Our readers are asked to report any sightings of this young woman or the escaped suspects—Victoria V. Hull and Tennessee T. Hull; Frankie U. Black; Gertrude R. Bonnin; and Alexandra V. Domontovich—to the New Salem Police Department.

 

BREAK-IN AT THE HALL OF JUSTICE

June 26th, 1893, The Times of Salem

The New Salem Hall of Justice ought to be the safest place in the city to store one’s belongings, but officers confirmed this morning that the personal effects of Miss James Juniper Eastwood—including a number of ungodly herbs and potions as well as an antique locket containing human hair—have been stolen . . .

Several other alterations were made to the Hall during the night, including the disappearance of several warrants and bonds, and the vulgar alteration of several officers’ badges.

 

DOCTOR MARVEL’S ANTHRO-POLOGICAL EXHIBITION SHUTS ITS DOORS

June 29th, 1893, The New Salem Post

Following the disappearance of most of its occupants, Doctor Marvel’s Magnificent Anthropological Exhibition will be closed to the public.

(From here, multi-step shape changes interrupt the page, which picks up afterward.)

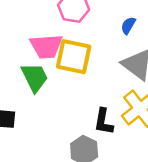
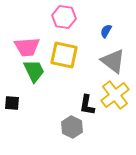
pink trapezoid: (46, 46) -> (27, 47), moved

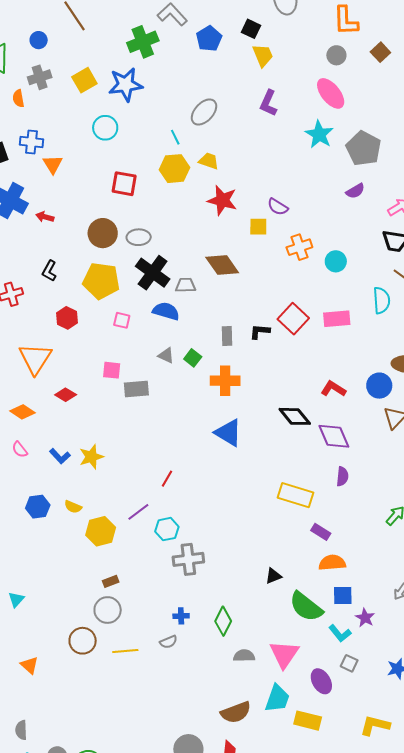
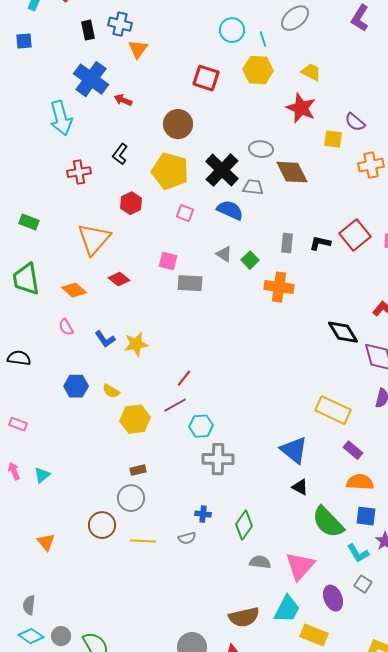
cyan circle: (105, 128) -> (232, 30), moved
yellow trapezoid: (209, 161) -> (311, 72), moved
gray ellipse: (139, 237) -> (261, 149), moved
blue triangle: (228, 433) -> (294, 450), moved
red line: (167, 479) -> (184, 378), moved
black triangle: (273, 576) -> (300, 487), turned 42

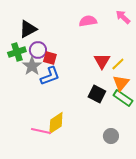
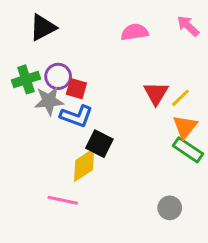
black triangle: (28, 29) -> (43, 27), moved
gray star: (32, 66) -> (49, 101), turned 30
blue L-shape: (50, 76) -> (76, 116), turned 40
black square: (97, 94) -> (99, 144), moved
yellow diamond: (56, 123) -> (84, 165), moved

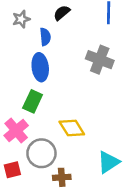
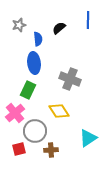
black semicircle: (62, 13) -> (59, 28), moved
gray cross: (100, 60) -> (70, 79), moved
red square: (12, 170) -> (19, 149), moved

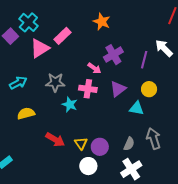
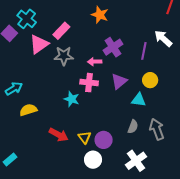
pink arrow: (94, 68) -> (95, 62), turned 144
gray star: (55, 82) -> (64, 56), moved
cyan arrow: (18, 83) -> (14, 89), moved
gray semicircle: (129, 144) -> (133, 127), moved

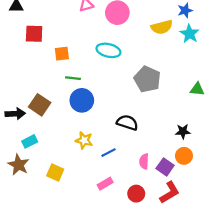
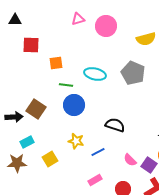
cyan ellipse: (108, 50) -> (95, 74), moved
gray pentagon: (147, 79) -> (133, 73), moved
pink semicircle: (144, 161) -> (130, 160), turned -48
brown star: (19, 165) -> (17, 163), turned -30
yellow square: (55, 173) -> (50, 159), moved, turned 35

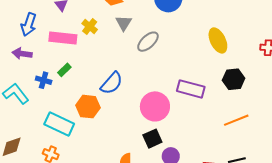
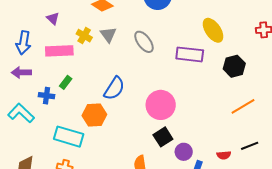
gray triangle: (124, 23) -> (108, 35), moved
gray ellipse: (148, 42) -> (144, 42), turned -75
purple rectangle: (191, 89) -> (190, 54), moved

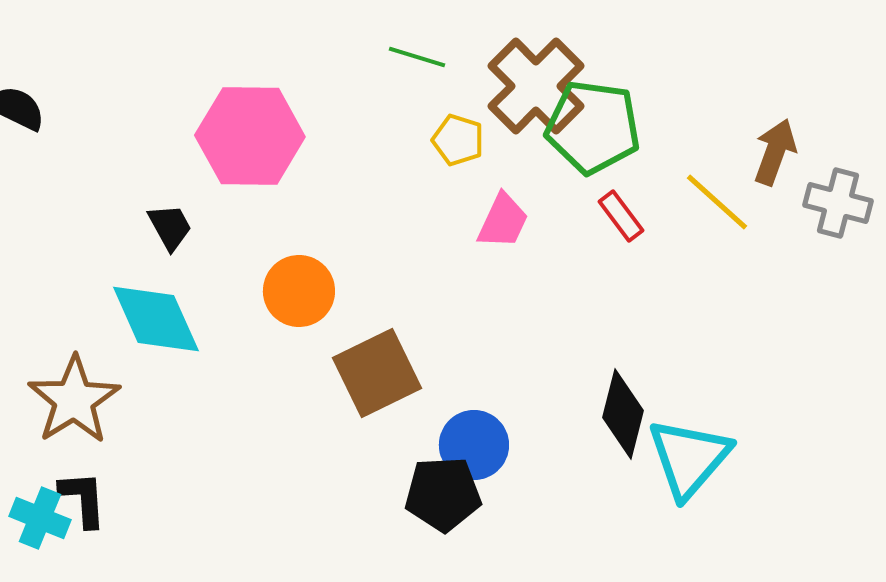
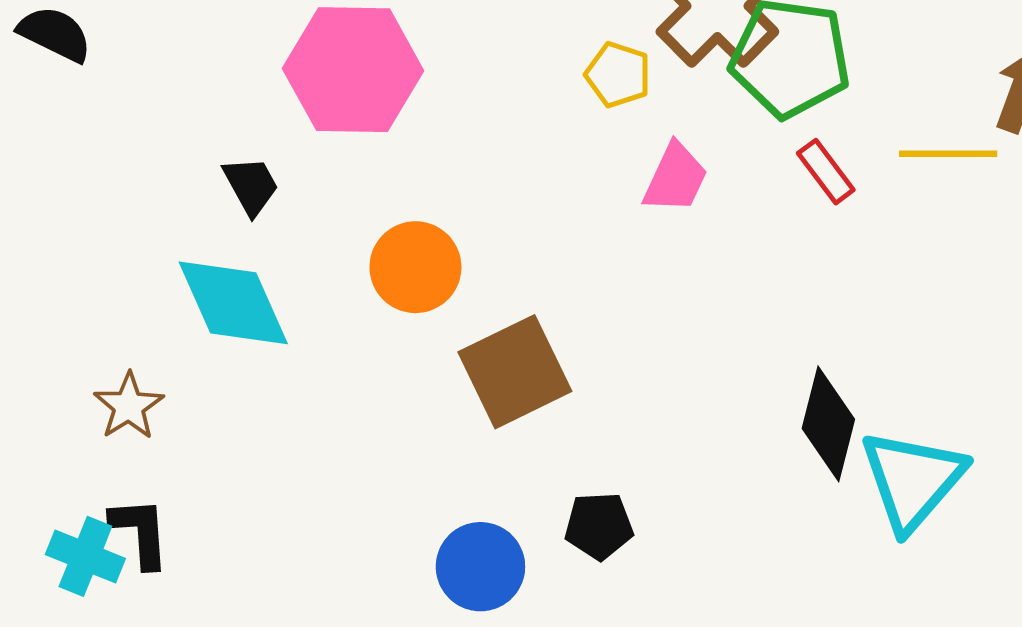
yellow line: (717, 202) -> (948, 154), turned -42
brown star: (74, 400) -> (129, 406), size x0.6
blue circle: (474, 445) -> (480, 567), moved
black pentagon: (443, 494) -> (599, 526), size x0.7

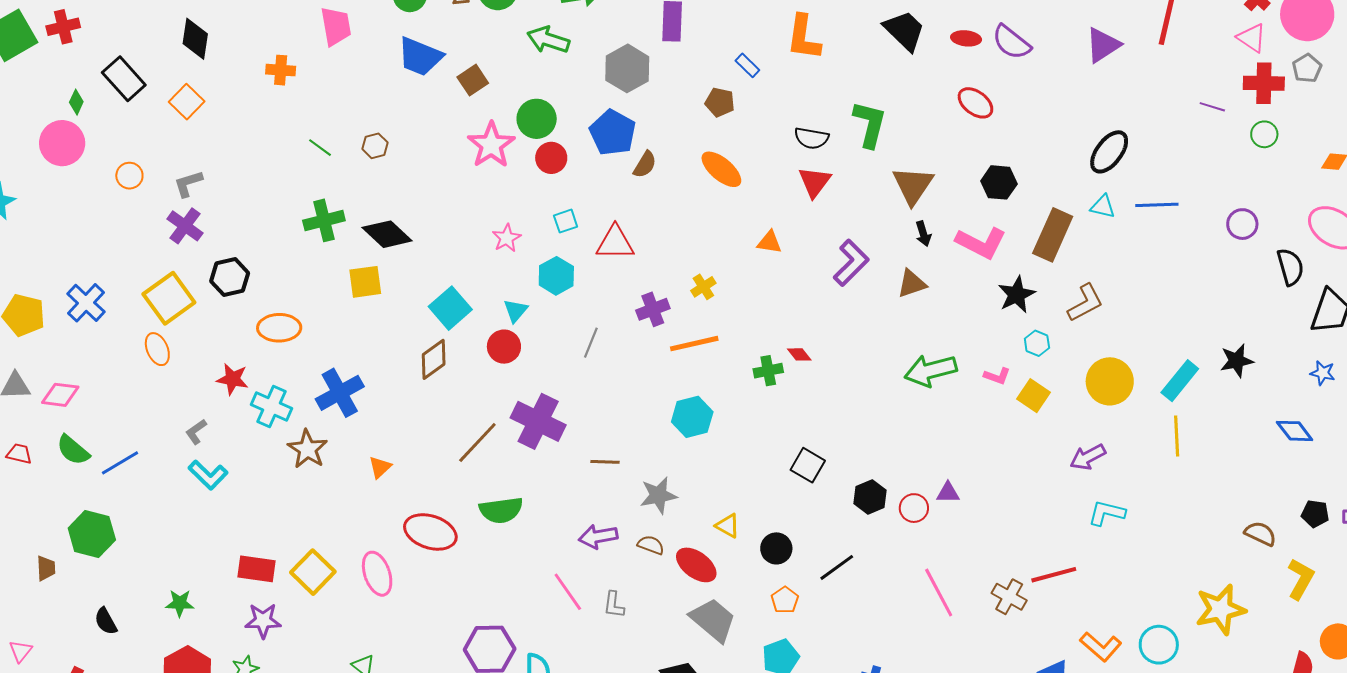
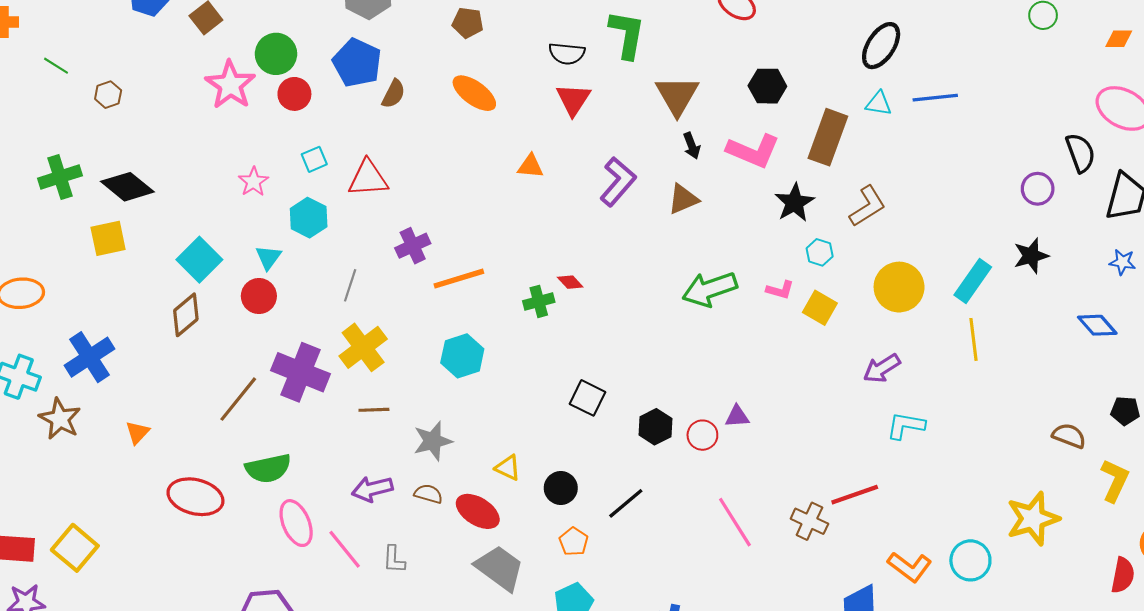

This beloved attraction, designed to educate the public about the many fascinating peoples of the world, is no stranger to difficulties and irregularities. Doctor Marvel himself recounted to The Post the many occasions on which his subjects have resisted his efforts to educate the public. “Had a pair of Indian witches last summer that ran off three or four times before I found their little satchel of shells and bones. And a little Hungarian girl last Christmas cursed her handler so that the smallest ray of sunlight burned his flesh. But I’ve never had anything like this.”